**TEXTAUSZUG:**
........

„Man darf beim Bauen kein Märchen erzählen“

Daniel Libeskind im Gespräch mit Ulrike Timm |
Der Entwurf für die Leuphana-Universität in Lüneburg trage eine demokratische Form, die das Gebäude für jedermann zugänglich machen solle, erklärt Architekt Daniel Libeskind. Seine Gebäude hätten immer eine Spannung, das Teil ihrer Botschaft sei: „ein Mikrokosmos der ganzen Stadt“.
Ulrike Timm: Jetzt habe ich die Freude, mit einem der renommiertesten Architekten dieser Welt zu sprechen, mit Daniel Libeskind. Er steht für eine erzählende Architektur. Er hat viele öffentliche Gebäude und Museen gebaut, und zwar so, dass es immer einen Bezug gibt dazu, was in einem Gebäude geschieht.

So formte Daniel Libeskind zum Beispiel das Jüdische Museum in Berlin wie einen einschlagenden Blitz – als Symbol für die immerwährende Gefährdung und Vernichtung in 2000 Jahren jüdischer Geschichte. Innen wie außen gestaltet die Architektur also bei ihm immer das Erzählen drinnen mit.

Eine seiner letzten Arbeiten in Deutschland ist die Umgestaltung des militärhistorischen Museums in Dresden, und auch hier gab es viel Bewunderung dafür, wie gut Architektur und Ausstellung und Aussage miteinander arbeiten. Jetzt geht es um etwas ganz anderes: Derzeit bekommt nämlich die Leuphana-Universität in Lüneburg ein neues zentrales Gebäude nach einem Entwurf von Daniel Libeskind, derzeit große Baustelle, 2014 soll aber alles fertig sein.

Daniel Libeskind, ich freue mich, dass Sie da sind!

Daniel Libeskind: It's a pleasure!

Timm: Welche Idee soll denn dieses neue Gebäude vermitteln, was soll es erzählen?

Libeskind: Es ist vor allem die Geschichte von Bildung, von Ausbildung, und es geht um die Bedeutung der Kreativität, sowohl für die Studenten als auch für die Forschenden, und für alle Bürger, die mit diesem Gebäude zu tun haben werden. Es ist ein Komplex verschiedener öffentlicher Orte, und es geht um die Geschichte der Kreativität: Wir wollen diese hiermit zeigen. Wenn man mal zurückblickt ins 19., 20. Jahrhundert: Da ging es auch immer wieder um industrielle Bauten, Krankenhäuser und so weiter – das war eine autoritäre Bauweise, Baracken im Stil von militärischen Einrichtungen und so weiter.

........

**INHALT DER DATENSÄTZE:**
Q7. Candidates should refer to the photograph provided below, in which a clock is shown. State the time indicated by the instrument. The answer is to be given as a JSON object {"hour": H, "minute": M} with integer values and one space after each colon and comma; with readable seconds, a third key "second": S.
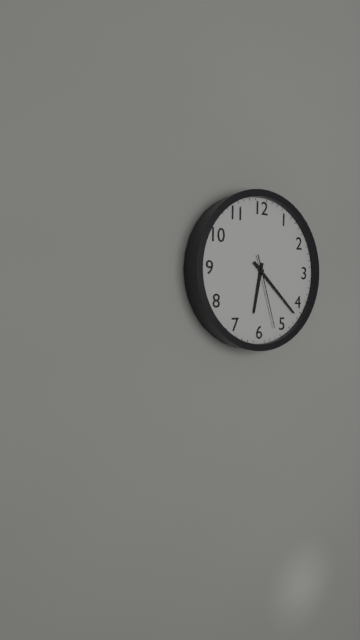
{"hour": 6, "minute": 22, "second": 27}
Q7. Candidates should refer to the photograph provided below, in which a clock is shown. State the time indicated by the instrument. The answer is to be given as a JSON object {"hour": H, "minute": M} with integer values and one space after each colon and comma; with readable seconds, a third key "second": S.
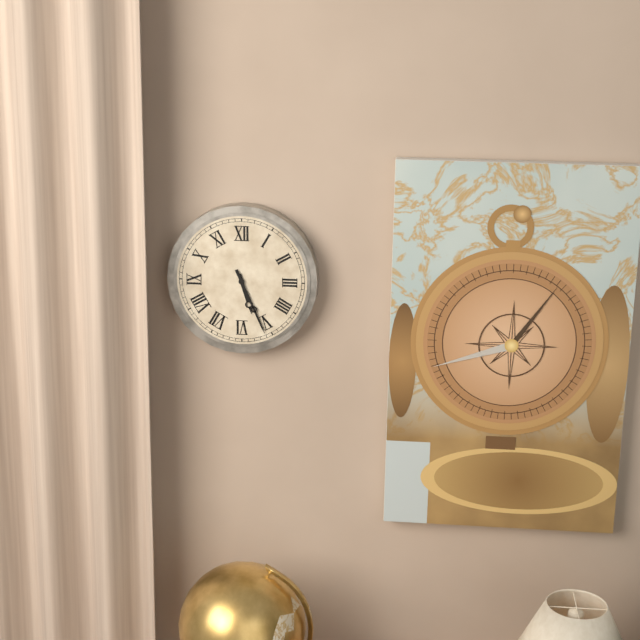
{"hour": 5, "minute": 26}
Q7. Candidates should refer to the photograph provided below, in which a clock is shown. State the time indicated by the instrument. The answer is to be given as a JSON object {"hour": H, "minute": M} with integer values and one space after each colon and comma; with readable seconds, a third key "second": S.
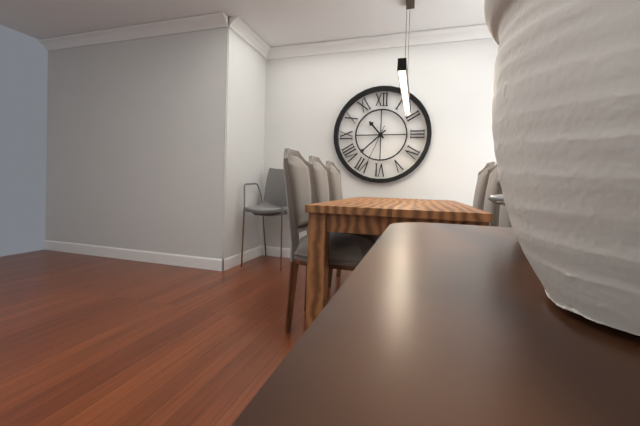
{"hour": 10, "minute": 38}
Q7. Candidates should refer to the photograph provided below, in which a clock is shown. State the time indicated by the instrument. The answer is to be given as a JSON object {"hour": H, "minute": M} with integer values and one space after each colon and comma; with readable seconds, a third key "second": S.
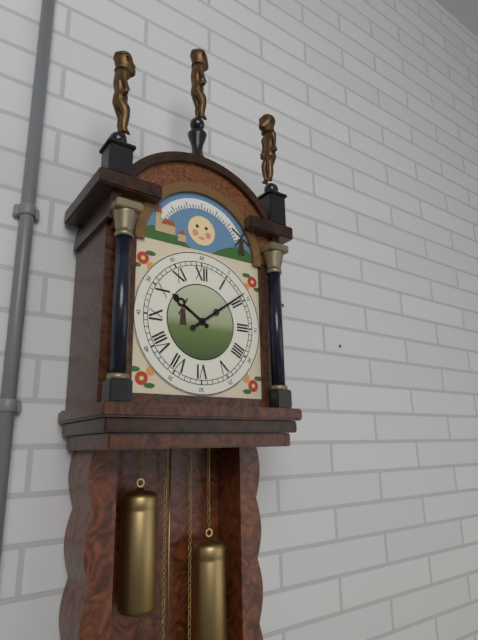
{"hour": 10, "minute": 9}
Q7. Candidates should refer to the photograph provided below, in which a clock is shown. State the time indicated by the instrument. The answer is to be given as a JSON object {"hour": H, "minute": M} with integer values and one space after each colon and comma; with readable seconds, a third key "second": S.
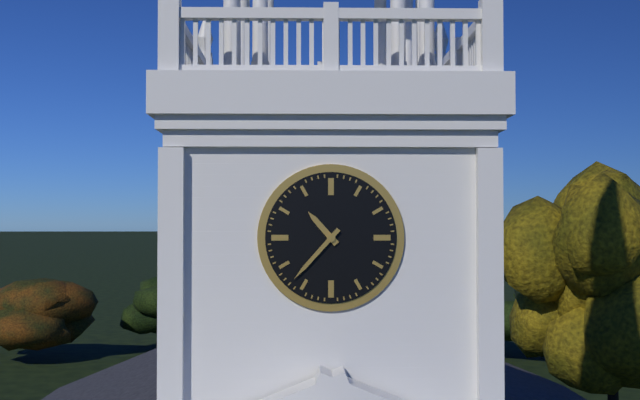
{"hour": 10, "minute": 37}
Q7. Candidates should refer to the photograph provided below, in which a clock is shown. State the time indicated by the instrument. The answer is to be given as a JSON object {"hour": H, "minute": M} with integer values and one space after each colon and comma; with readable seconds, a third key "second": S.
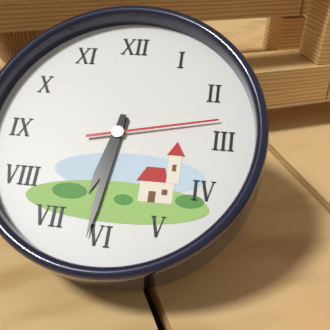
{"hour": 6, "minute": 31, "second": 13}
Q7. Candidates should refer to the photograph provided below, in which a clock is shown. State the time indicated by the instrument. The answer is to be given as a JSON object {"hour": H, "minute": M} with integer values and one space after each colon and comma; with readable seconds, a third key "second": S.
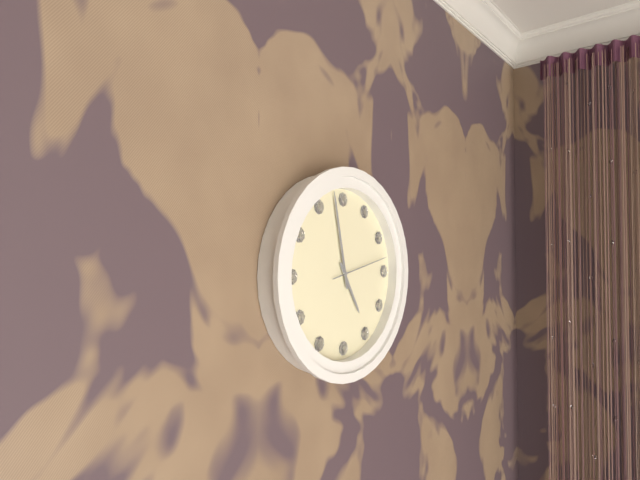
{"hour": 4, "minute": 58, "second": 13}
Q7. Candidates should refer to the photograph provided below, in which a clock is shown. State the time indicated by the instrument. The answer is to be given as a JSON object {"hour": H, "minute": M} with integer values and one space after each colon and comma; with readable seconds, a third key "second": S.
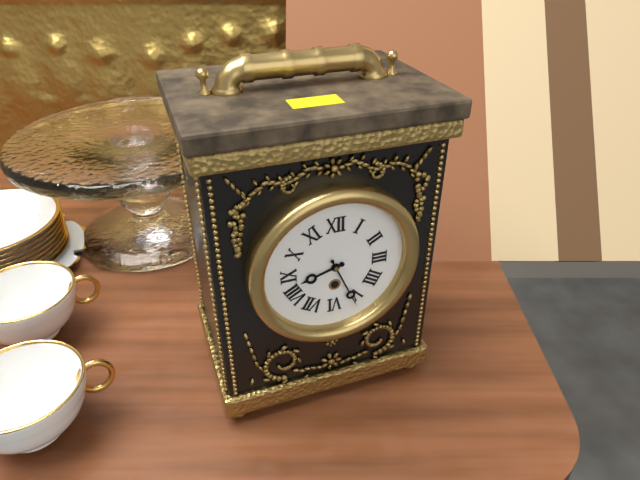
{"hour": 8, "minute": 26}
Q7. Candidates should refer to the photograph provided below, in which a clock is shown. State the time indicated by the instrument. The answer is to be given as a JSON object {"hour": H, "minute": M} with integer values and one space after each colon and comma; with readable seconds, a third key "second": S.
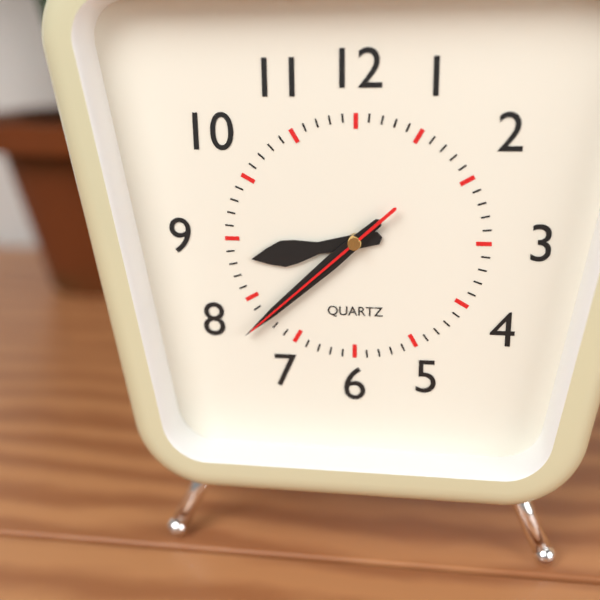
{"hour": 8, "minute": 38, "second": 38}
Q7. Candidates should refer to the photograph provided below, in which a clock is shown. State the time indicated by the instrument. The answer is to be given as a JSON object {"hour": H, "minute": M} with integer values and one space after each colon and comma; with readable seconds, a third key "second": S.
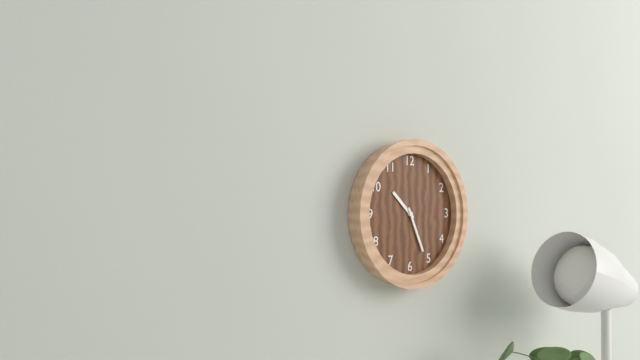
{"hour": 10, "minute": 26}
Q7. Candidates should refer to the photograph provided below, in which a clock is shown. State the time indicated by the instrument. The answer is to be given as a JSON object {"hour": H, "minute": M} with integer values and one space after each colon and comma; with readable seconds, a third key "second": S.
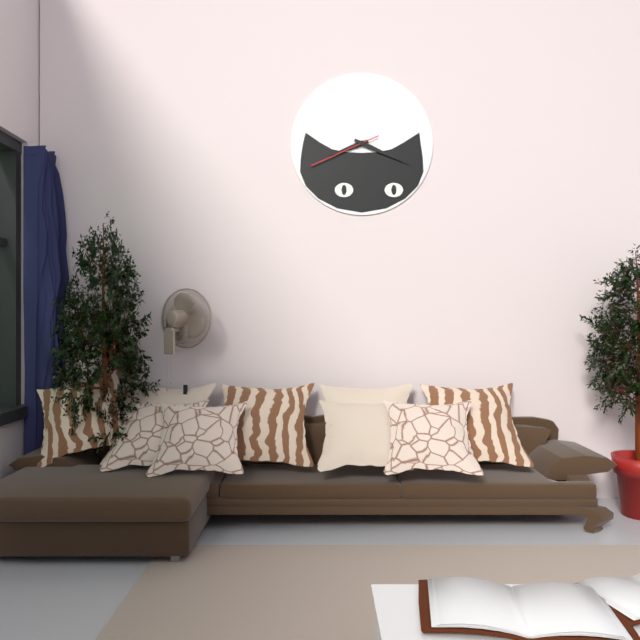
{"hour": 8, "minute": 19, "second": 41}
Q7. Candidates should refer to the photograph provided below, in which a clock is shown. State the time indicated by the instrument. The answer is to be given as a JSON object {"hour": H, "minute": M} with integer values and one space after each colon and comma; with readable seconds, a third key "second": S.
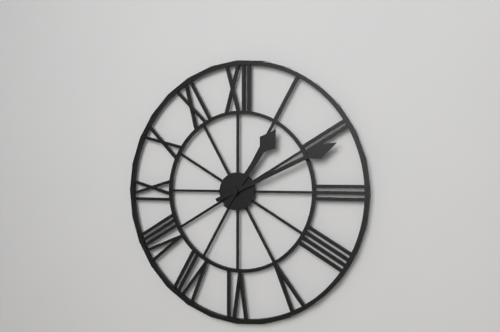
{"hour": 1, "minute": 11}
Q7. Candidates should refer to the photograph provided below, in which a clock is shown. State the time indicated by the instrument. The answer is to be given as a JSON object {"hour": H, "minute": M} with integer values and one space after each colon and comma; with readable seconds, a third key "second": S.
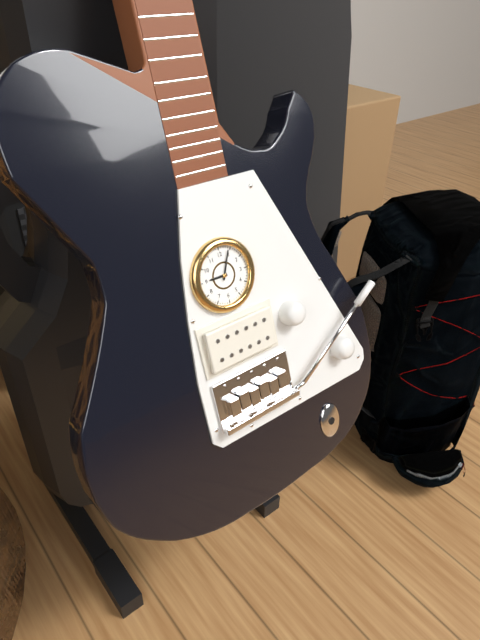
{"hour": 9, "minute": 4}
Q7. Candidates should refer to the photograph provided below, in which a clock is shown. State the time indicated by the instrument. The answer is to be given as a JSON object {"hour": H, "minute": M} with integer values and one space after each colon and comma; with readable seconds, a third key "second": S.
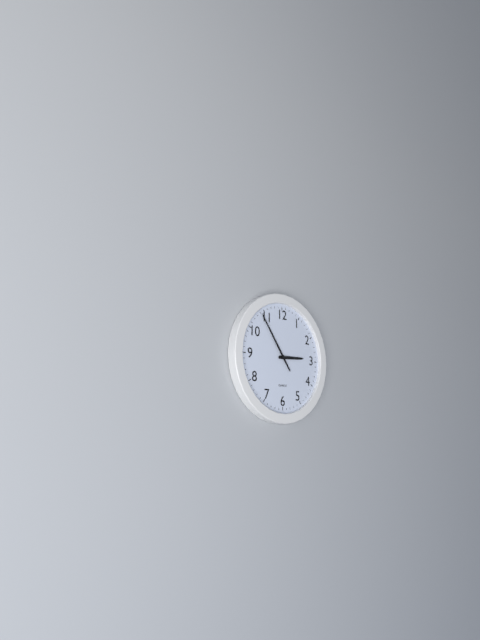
{"hour": 2, "minute": 54}
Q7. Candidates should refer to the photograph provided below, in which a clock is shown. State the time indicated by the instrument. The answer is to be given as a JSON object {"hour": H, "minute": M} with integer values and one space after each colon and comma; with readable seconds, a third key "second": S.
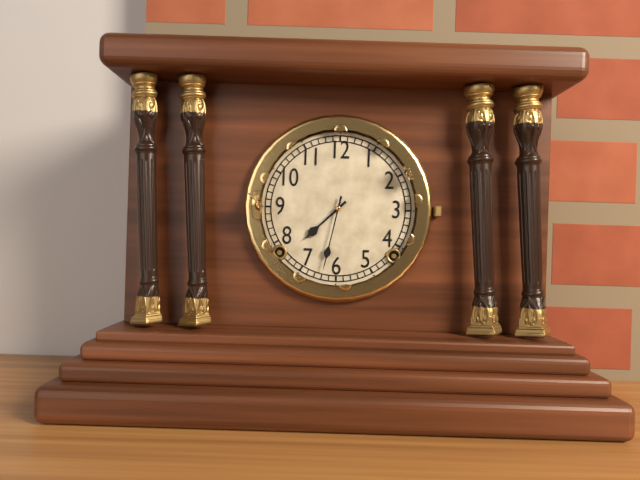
{"hour": 7, "minute": 32}
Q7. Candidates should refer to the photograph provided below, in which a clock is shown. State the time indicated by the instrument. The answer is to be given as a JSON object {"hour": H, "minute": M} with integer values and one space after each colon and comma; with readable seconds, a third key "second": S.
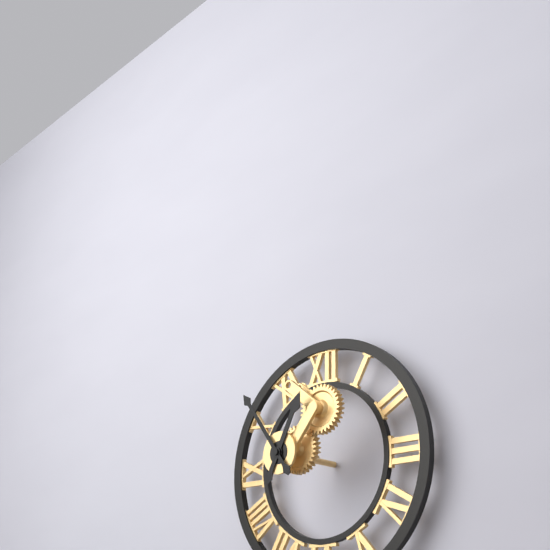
{"hour": 12, "minute": 54}
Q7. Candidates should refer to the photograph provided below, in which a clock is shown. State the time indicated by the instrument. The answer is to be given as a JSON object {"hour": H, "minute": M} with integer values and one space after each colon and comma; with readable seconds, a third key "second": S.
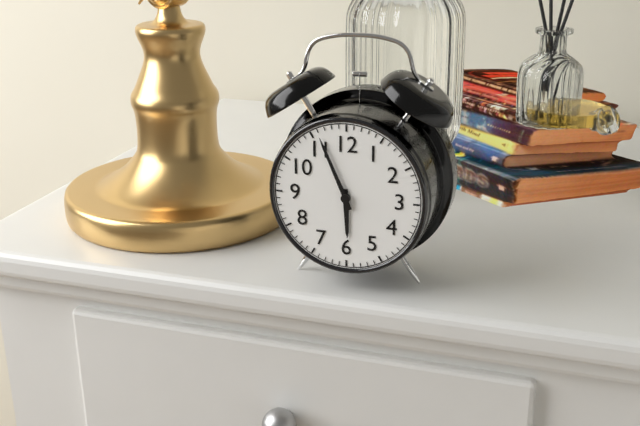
{"hour": 5, "minute": 56}
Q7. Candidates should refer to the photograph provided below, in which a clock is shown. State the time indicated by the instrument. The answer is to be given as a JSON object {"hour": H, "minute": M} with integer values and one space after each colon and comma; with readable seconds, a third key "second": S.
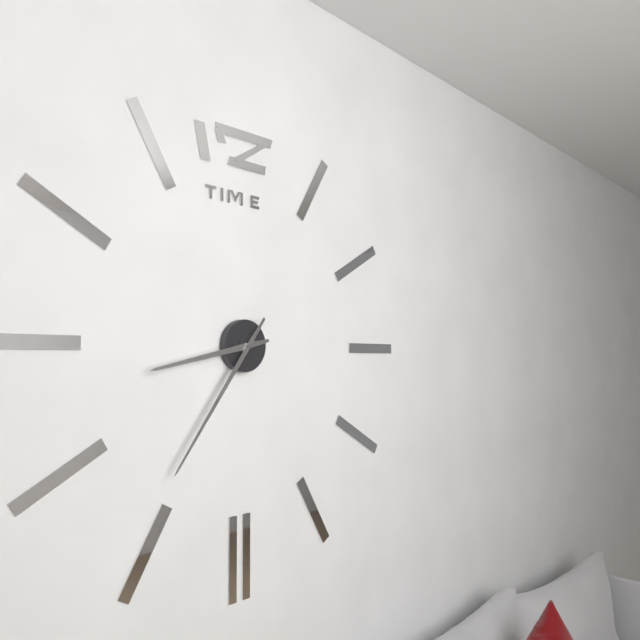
{"hour": 8, "minute": 36}
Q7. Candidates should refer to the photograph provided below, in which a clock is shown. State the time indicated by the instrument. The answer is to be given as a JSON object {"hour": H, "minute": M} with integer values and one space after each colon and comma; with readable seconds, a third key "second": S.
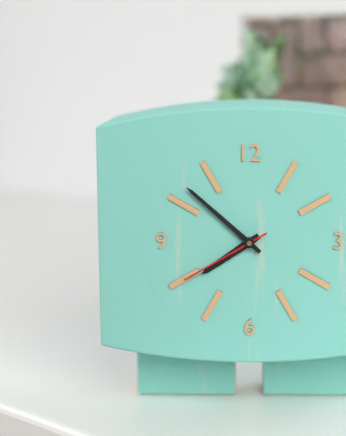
{"hour": 7, "minute": 52, "second": 40}
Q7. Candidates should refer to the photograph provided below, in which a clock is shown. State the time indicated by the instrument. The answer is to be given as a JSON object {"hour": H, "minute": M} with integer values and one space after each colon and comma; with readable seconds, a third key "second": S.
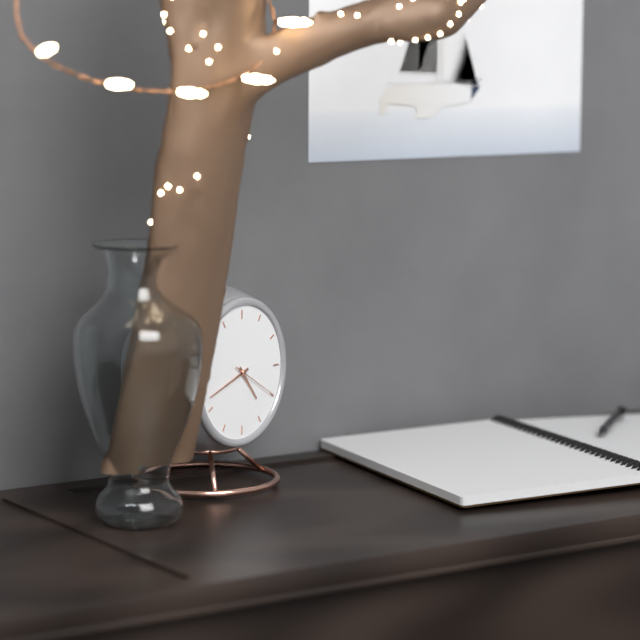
{"hour": 4, "minute": 42}
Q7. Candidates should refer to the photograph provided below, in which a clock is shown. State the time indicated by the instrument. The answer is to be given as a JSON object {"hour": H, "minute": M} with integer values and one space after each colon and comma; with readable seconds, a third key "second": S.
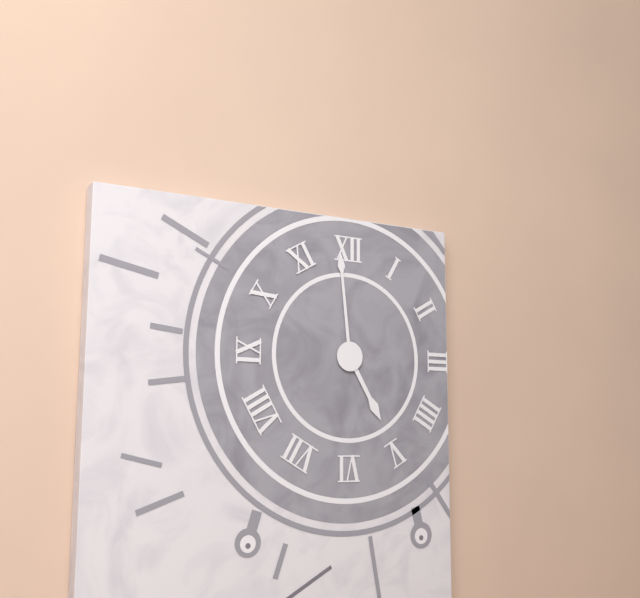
{"hour": 4, "minute": 59}
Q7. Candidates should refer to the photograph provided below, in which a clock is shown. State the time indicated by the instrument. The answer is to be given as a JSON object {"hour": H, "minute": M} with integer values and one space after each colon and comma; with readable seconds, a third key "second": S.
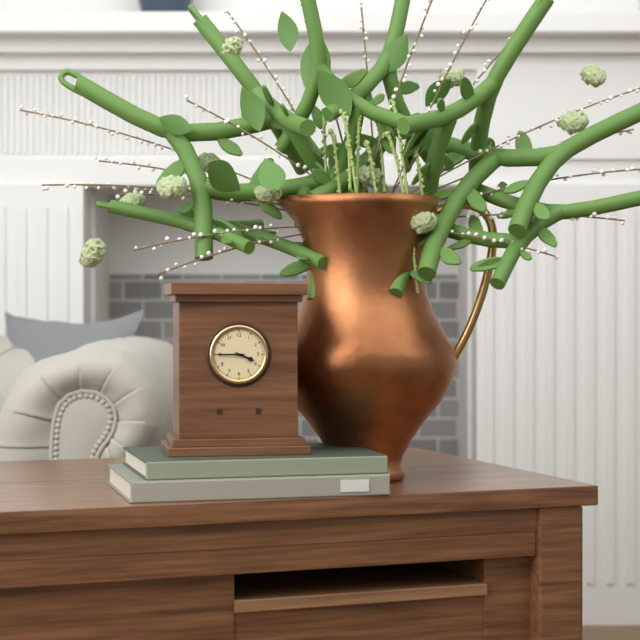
{"hour": 3, "minute": 45}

........

**AUFGABEN:**
(1) Prüfe für jede der Aussagen (a), (b) und (c), ob sie mit dem Interview mit Daniel Libeskind übereinstimmt. Antworte jeweils mit Ja oder Nein und zitiere die entscheidenden Worte des Interviews wörtlich.
(a) Das neue zentrale Gebäude der Leuphana-Universität soll 2014 fertig sein.
(b) Das Jüdische Museum in Berlin wurde wie ein einschlagender Blitz geformt.
(c) Libeskind bezeichnet die Bauweise von Industriebauten und Krankenhäusern im 19. und 20. Jahrhundert als demokratisch.
(2) Gib den Abschnitt des Interviews mit Daniel Libeskind von „Eine seiner letzten“ bis „alles fertig sein.“ wortgetreu wieder.

**LÖSUNGEN JE AUFGABE:**
(1)
(a) Ja: „2014 soll aber alles fertig sein“
(b) Ja: „das Jüdische Museum in Berlin wie einen einschlagenden Blitz“
(c) Nein: „das war eine autoritäre Bauweise“

(2)
Eine seiner letzten Arbeiten in Deutschland ist die Umgestaltung des militärhistorischen Museums in Dresden, und auch hier gab es viel Bewunderung dafür, wie gut Architektur und Ausstellung und Aussage miteinander arbeiten. Jetzt geht es um etwas ganz anderes: Derzeit bekommt nämlich die Leuphana-Universität in Lüneburg ein neues zentrales Gebäude nach einem Entwurf von Daniel Libeskind, derzeit große Baustelle, 2014 soll aber alles fertig sein.